Newspaper: The Sunday Express
Dated: Febuary 28,2010,
Article by:Anjali Mathai

ROOMSCAPE
Nikhil Chaganlal wishes visitors to escape into his paintings of interiors

Anjali Mathai

Nikhil Chaganlal, in his latest exhibition ‘Intimate Vistas of the Interior’, has wandered into a territory that not many artists before him have—portraits of the interior. “I want the viewer to escape into the paintings,” says the artist. “Feel the sea breeze on their faces, sip on the wine and listen to the music in the background.”
Glimpsing the rooms, with their cosy clutter and orgy of
untamed colours, it’s easy to do just that. Human presence is only obliquely hinted at by a dog lying curled on the hearth or a half-empty mug of coffee.
Chaganlal says he wanted to become an interior designer when he was young. But his fate, perhaps, was sealed in his childhood when he would take his mother’s lipstick and scribble endlessly on the walls. “My mother, fed up with my antics, would resort to tying up my hands,” laughs the 51-year-old. His brush with art began at an early age when his father, a Gujarati art dealer, would take him to Pundole and Chemould galleries where they would view the works of artists like M F Husain and Tyeb Mehta. “That was our favourite pastime instead of normal things like going to the movies,” reminisces Chaganlal wistfully.

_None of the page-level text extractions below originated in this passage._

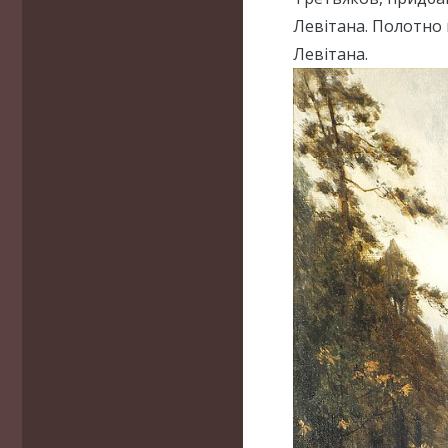
Левітана. Полотно 
Левітана.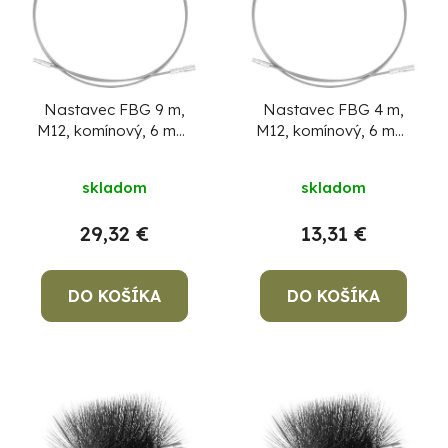
Nastavec FBG 9 m,
Nastavec FBG 4 m,
M12, komínový, 6 mm,
M12, komínový, 6 mm,
sklolaminátový
sklolaminátový
skladom
skladom
29,32 €
13,31 €
DO KOŠÍKA
DO KOŠÍKA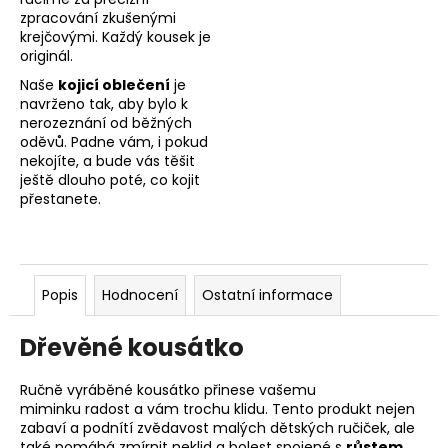
zpracování zkušenými
krejčovými. Každý kousek je
originál.
Naše
kojicí oblečení
je
navrženo tak, aby bylo k
nerozeznání od běžných
oděvů. Padne vám, i pokud
nekojíte, a bude vás těšit
ještě dlouho poté, co kojit
přestanete.
Popis
Hodnocení
Ostatní informace
Dřevěné kousátko
Ručně vyráběné kousátko přinese vašemu
miminku
radost a vám trochu klidu. Tento produkt nejen
zabaví a podnítí zvědavost malých dětských ručiček, ale
také pomáhá zmírnit neklid a bolest spojené s
růstem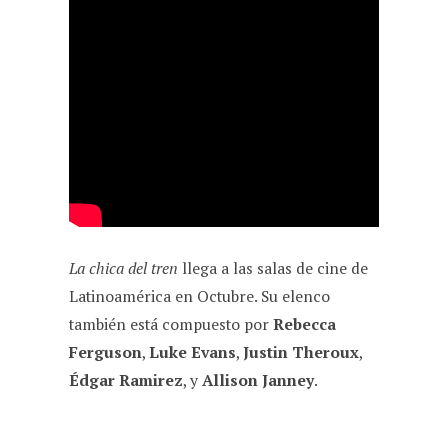
La chica del tren
llega a las salas de cine de
Latinoamérica en Octubre. Su elenco
también está compuesto por
Rebecca
Ferguson
,
Luke Evans
,
Justin Theroux
,
Édgar Ramirez
, y
Allison Janney
.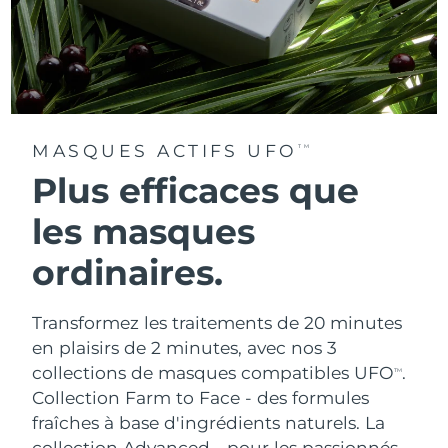
MASQUES ACTIFS UFO
TM
Plus efficaces que
les masques
ordinaires.
Transformez les traitements de 20 minutes
en plaisirs de 2 minutes, avec nos 3
collections de masques compatibles UFO
.
TM
Collection Farm to Face - des formules
fraîches à base d'ingrédients naturels. La
collection Advanced - pour les passionnés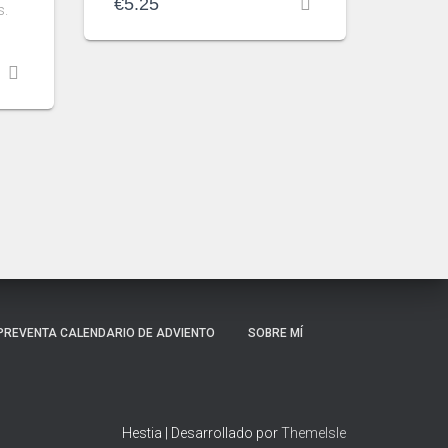
€
5.25
s.
PREVENTA CALENDARIO DE ADVIENTO
SOBRE MÍ
Hestia | Desarrollado por
ThemeIsle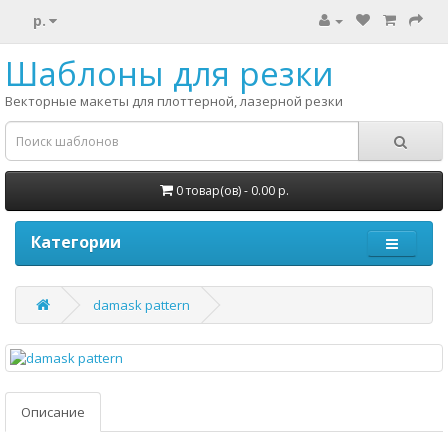
р.
Шаблоны для резки
Векторные макеты для плоттерной, лазерной резки
0 товар(ов) - 0.00 р.
Категории
damask pattern
Описание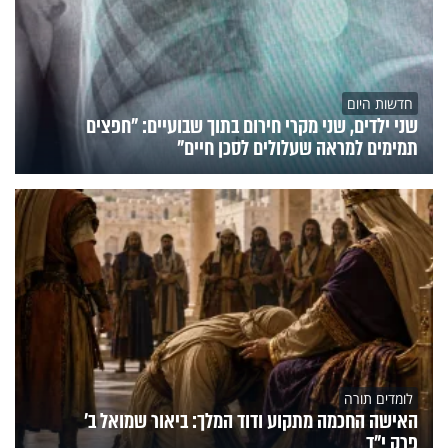
חדשות היום
שני ילדים, שני מקרי חירום בתוך שבועיים: "חפצים
תמימים למראה שעלולים לסכן חיים"
לומדים תורה
האישה החכמה מתקוע ודוד המלך: ביאור שמואל ב'
פרק י"ד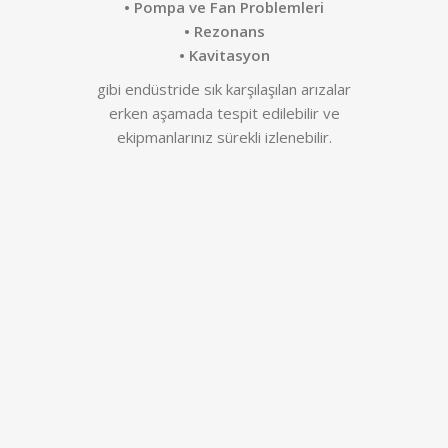
• Pompa ve Fan Problemleri
• Rezonans
• Kavitasyon
gibi endüstride sık karşılaşılan arızalar
erken aşamada tespit edilebilir ve
ekipmanlarınız sürekli izlenebilir.
Y
p
d
y
v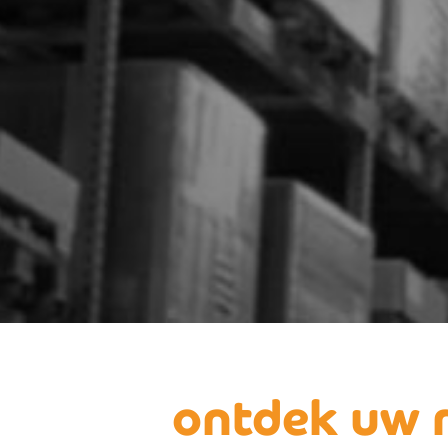
ontdek uw 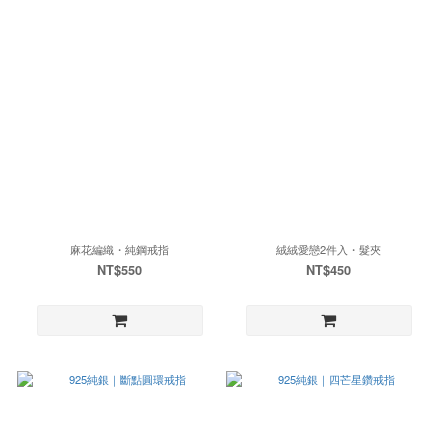
麻花編織・純鋼戒指
絨絨愛戀2件入・髮夾
NT$550
NT$450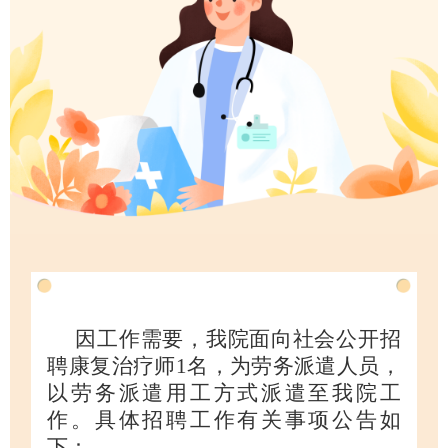
因
工作需要
，
我院
面向社会公开招
聘
康复治疗师
1名，为劳务派遣人员，
以劳务派遣用工方式派遣至我院工
作。
具体招聘工作有关事项公告如
下：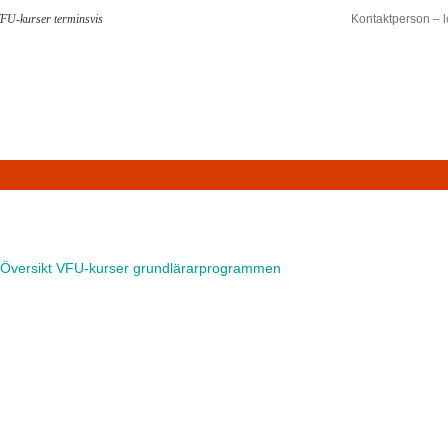
VFU-kurser terminsvis
Kontaktperson – l
Översikt VFU-kurser grundlärarprogrammen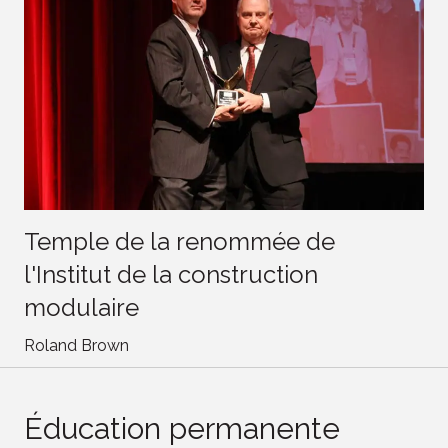
Temple de la renommée de
l'Institut de la construction
modulaire
Roland Brown
Éducation permanente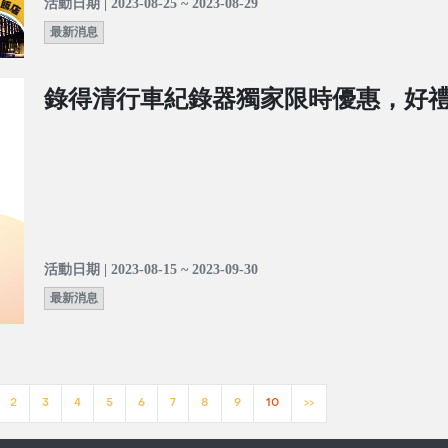
活動日期 | 2023-08-25 ~ 2023-08-29
最新消息
錄得清行車紀錄器獨家限時優惠，好禮
活動日期 | 2023-08-15 ~ 2023-09-30
最新消息
2
3
4
5
6
7
8
9
10
>>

At the age of 14, he won the Lalit Kala National Award for painting. It did not take long after that for the Alibaug-based painter to be branded as one of India’s most promising artists. In 2000, his works were sold at a Sotheby’s auction at an unheard-of price for a new artist. He counts among his collectors, bigwigs like Shah Rukh Khan, Sachin Tendulkar and Anil Ambani.
Painting interiors, according to the artist, is much more difficult that abstracts or portraits. “There’s a lot of conceptualising involved. It’s almost like preparing an
architect’s draft.”
Chaganlal describes the paintings as “living within a dream.” The reality doesn’t bear much resemblance to the idealised spaces that are his rooms. “I come from a broken home. My parents got divorced when I was 12. I was pretty much left to fend for myself.” He went through a difficult phase of drugs, alcohol and sex before finding refuge in painting.
“In 50 years, no one might remember me but my paintings will never go out of fashion,” says Chaganlal before quickly switching to a lighter tone. “And who knows, maybe some of the objects in the interiors, like laptops, will become antiques then and my works will become even more valuable.”